EXTRACTED RECORDS:
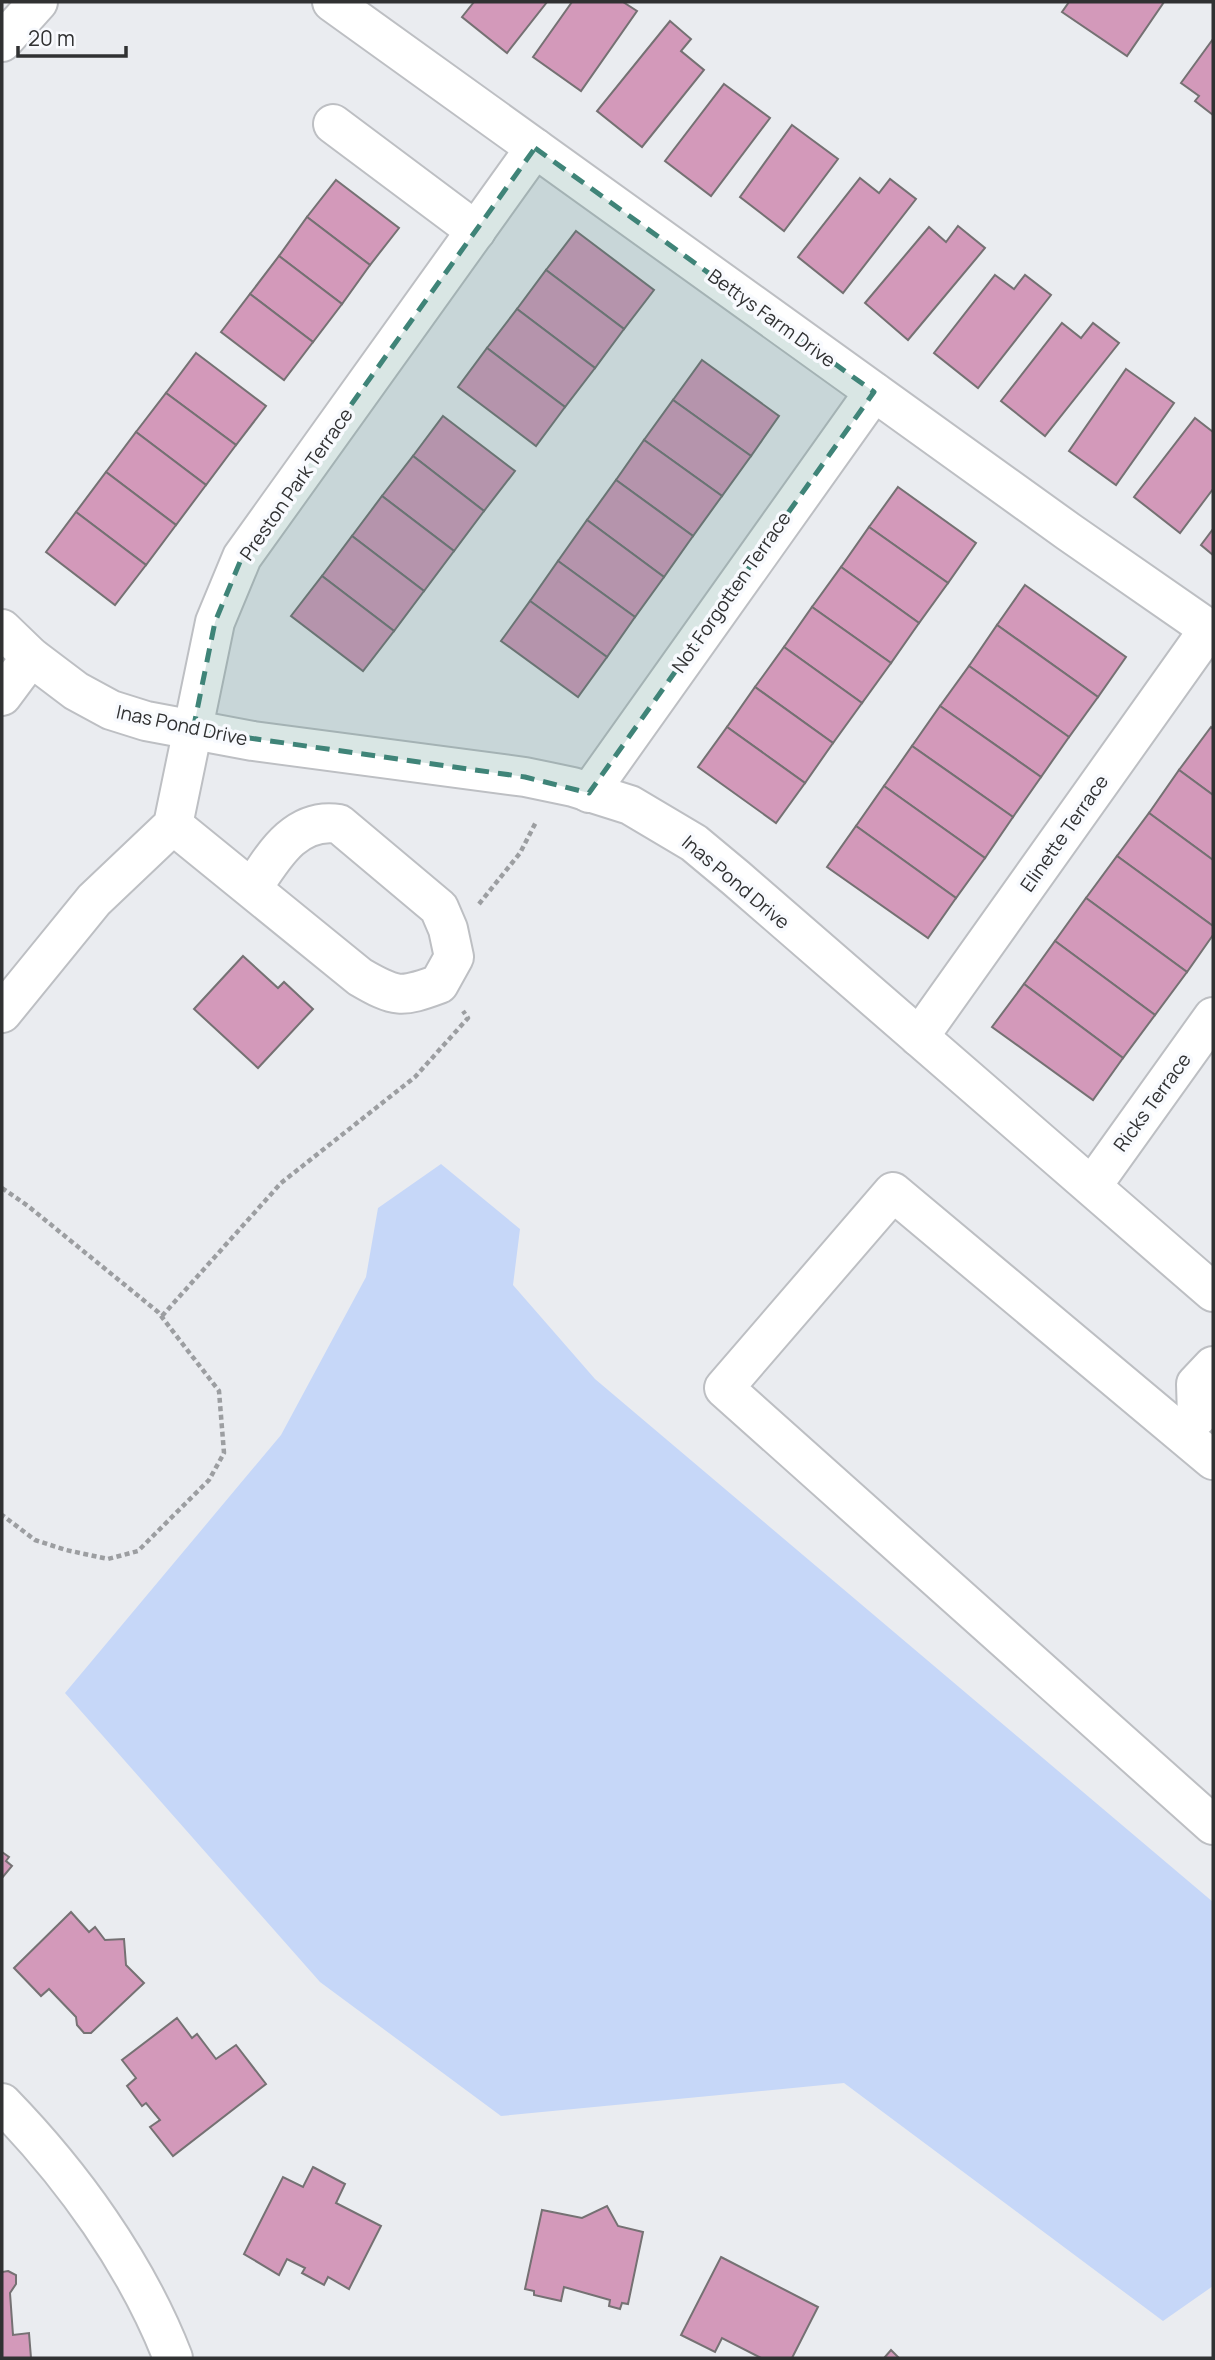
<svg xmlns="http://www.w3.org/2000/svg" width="1215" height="2360" viewBox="0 0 1215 2360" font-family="Manrope,sans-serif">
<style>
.green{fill:#c6d7f8}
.building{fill:#d399ba;stroke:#757173;stroke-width:2}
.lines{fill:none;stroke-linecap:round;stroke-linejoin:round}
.minor-casing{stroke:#bdbfc3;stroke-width:42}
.path{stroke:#9c9ea1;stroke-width:4.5;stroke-dasharray:5 3.5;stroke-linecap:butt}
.minor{stroke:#fff;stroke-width:38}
.marked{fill:#3f8478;fill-opacity:0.2;stroke:#3f8478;stroke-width:5;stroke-dasharray:14 9;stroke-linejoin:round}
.labels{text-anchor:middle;stroke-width:7;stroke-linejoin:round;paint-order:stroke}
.street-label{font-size:19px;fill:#303132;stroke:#f8fafe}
</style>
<rect width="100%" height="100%" fill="#eaecf0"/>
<polygon class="green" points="441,1164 520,1229 513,1285 595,1379 1213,1902 1213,2286 1163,2321 844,2083 501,2116 320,1982 65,1693 281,1435 366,1277 378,1208"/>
<g class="building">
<polygon points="474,2 547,2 507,53 462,17"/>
<polygon points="572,2 623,2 637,11 581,91 533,57"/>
<polygon points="1069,2 1164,2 1127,56 1062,12"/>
<polygon points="670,21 691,39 681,51 704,70 642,147 597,111"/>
<polygon points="1213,39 1213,115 1195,101 1199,96 1181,83"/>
<polygon points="724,84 770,118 711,196 665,161"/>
<polygon points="792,125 838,159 784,231 740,197"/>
<polygon points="860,178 879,193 890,179 916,199 843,293 798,257"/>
<polygon points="336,180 399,228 370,265 307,217"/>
<polygon points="307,217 370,265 342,304 279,256"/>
<polygon points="958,226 985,248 908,340 865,303 929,227 946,242"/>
<polygon points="576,231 654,290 624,329 546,270"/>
<polygon points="279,256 342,304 313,342 250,294"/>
<polygon points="546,270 624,329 595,368 517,309"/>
<polygon points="995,275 1014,289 1025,275 1051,295 978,388 934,353"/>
<polygon points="250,294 313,342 284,380 221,332"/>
<polygon points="517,309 595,368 565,407 487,348"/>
<polygon points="1062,323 1081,338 1093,323 1119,343 1045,436 1001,401"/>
<polygon points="487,348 565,407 536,446 458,387"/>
<polygon points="196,353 266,406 236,445 166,393"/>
<polygon points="702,360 779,416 751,456 673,400"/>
<polygon points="1126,369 1174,403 1116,485 1069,451"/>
<polygon points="166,393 236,445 206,485 136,432"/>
<polygon points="673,400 751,456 722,496 644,440"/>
<polygon points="443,416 515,471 484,511 413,456"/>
<polygon points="1195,418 1213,432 1213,489 1180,533 1134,497"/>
<polygon points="136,432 206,485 176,525 106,472"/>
<polygon points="644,440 722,496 693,536 616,480"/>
<polygon points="413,456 484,511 454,551 382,496"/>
<polygon points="106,472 176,525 146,565 76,512"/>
<polygon points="616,480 693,536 664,577 587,520"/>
<polygon points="898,487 976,543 948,583 869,527"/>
<polygon points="382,496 454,551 424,591 352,536"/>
<polygon points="76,512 146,565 115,605 46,552"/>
<polygon points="587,520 664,577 635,617 558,561"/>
<polygon points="869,527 948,583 919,623 841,567"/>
<polygon points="1213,529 1213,555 1201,545"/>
<polygon points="352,536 424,591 394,631 322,576"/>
<polygon points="558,561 635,617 607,657 530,601"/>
<polygon points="841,567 919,623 891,663 812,607"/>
<polygon points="322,576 394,631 363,671 291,616"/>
<polygon points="1025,585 1126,657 1098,697 997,625"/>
<polygon points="530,601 607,657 578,697 501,641"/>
<polygon points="812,607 891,663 862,703 784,647"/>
<polygon points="997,625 1098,697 1069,737 969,666"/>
<polygon points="784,647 862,703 833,743 755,687"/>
<polygon points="969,666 1069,737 1041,777 940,706"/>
<polygon points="755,687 833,743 805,783 727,727"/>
<polygon points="940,706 1041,777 1013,817 912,746"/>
<polygon points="727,727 805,783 776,823 698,767"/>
<polygon points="1211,727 1213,729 1213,795 1179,770"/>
<polygon points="912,746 1013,817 985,858 884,786"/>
<polygon points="1179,770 1213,795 1213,860 1149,813"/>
<polygon points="884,786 985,858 956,898 856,826"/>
<polygon points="1149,813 1213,860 1213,926 1117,856"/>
<polygon points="856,826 956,898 928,938 827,867"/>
<polygon points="1117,856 1213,926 1213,935 1187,972 1086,898"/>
<polygon points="1086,898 1187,972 1155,1015 1055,941"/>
<polygon points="1055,941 1155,1015 1123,1058 1024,984"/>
<polygon points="243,956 278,988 284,982 313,1009 258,1068 194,1009"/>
<polygon points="1024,984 1123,1058 1093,1100 992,1027"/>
<polygon points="2,1852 9,1857 6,1861 12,1866 2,1878"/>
<polygon points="71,1912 89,1932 95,1927 105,1940 124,1939 126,1965 144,1983 91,2033 84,2033 77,2025 76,2017 49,1989 41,1996 14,1968"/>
<polygon points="177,2018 192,2038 197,2034 216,2059 236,2045 266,2084 173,2156 150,2127 160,2120 146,2103 142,2106 127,2086 136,2078 122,2060"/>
<polygon points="313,2167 345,2184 336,2203 381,2226 349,2289 328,2277 324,2285 302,2273 305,2268 287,2259 279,2275 244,2254 283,2177 303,2187"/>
<polygon points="607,2206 618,2226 643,2232 628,2304 622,2303 620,2309 609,2306 610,2300 564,2287 561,2301 534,2295 534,2291 525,2289 542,2210 582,2218"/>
<polygon points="721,2257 818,2307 792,2358 761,2358 722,2338 715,2352 681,2335"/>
<polygon points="8,2271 16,2275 16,2284 10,2293 13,2335 29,2333 31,2358 2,2358 2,2272"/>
<polygon points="891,2350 899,2358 884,2358"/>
</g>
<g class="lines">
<g class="minor-casing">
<g id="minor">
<polyline points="332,2 1069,532 1213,632"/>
<polyline points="2,42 38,2"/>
<polyline points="333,124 476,231"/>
<polyline points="2,629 31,657 76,691 111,710 146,721 253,741 525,777 573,787 630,805 694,843 736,878 1213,1292"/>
<polyline points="2,696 31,657"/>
<polyline points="589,793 874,392"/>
<path d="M173,825l187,152c36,21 41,21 79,7l15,-27 -6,-28 -9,-21 -100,-84c-44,-7 -66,33 -87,65"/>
<polyline points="2,1013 94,900 173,825 215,622 242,557 535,148"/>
<polyline points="919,1037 1209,629"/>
<polyline points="1092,1186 1213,1017"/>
<polyline points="1197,1417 1196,1384 1213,1366"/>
<polyline points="1213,1460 893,1192 724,1388 1213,1825"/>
<path d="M2,2103c70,72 134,160 171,255"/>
</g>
</g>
<g class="path">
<polyline points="479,904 520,853 536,822"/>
<polyline points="2,1188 28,1206 158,1312 219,1391 224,1453 209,1480 138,1551 108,1559 66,1550 35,1540 2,1515"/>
<polyline points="162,1316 281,1183 415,1077 468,1018 463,1011"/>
</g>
<use href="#minor" class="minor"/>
</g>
<path class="marked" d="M535,148l339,244 -285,401 -64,-16 -332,-47 22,-108 27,-65z"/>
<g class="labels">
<g class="street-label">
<text transform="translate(772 318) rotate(36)" y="7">Bettys Farm Drive</text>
<text transform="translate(296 484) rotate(-55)" y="7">Preston Park Terrace</text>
<text transform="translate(731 592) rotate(-55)" y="7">Not Forgotten Terrace</text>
<text transform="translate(182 725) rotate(12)" y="7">Inas Pond Drive</text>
<text transform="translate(1064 833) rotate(-55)" y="7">Elinette Terrace</text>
<text transform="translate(736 882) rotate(40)" y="7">Inas Pond Drive</text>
<text transform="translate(1152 1102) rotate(-54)" y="7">Ricks Terrace</text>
</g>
</g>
<rect width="1215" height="2360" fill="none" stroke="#303132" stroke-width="7"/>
<path d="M18 46v10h108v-10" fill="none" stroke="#303132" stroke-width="3.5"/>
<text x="28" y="46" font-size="21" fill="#303132" stroke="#f8fafe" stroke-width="5" paint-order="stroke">20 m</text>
</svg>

ASSIGNED TASK: Please show every line of the entries above that contains the word "lines".

REPLY:
.lines{fill:none;stroke-linecap:round;stroke-linejoin:round}
<g class="lines">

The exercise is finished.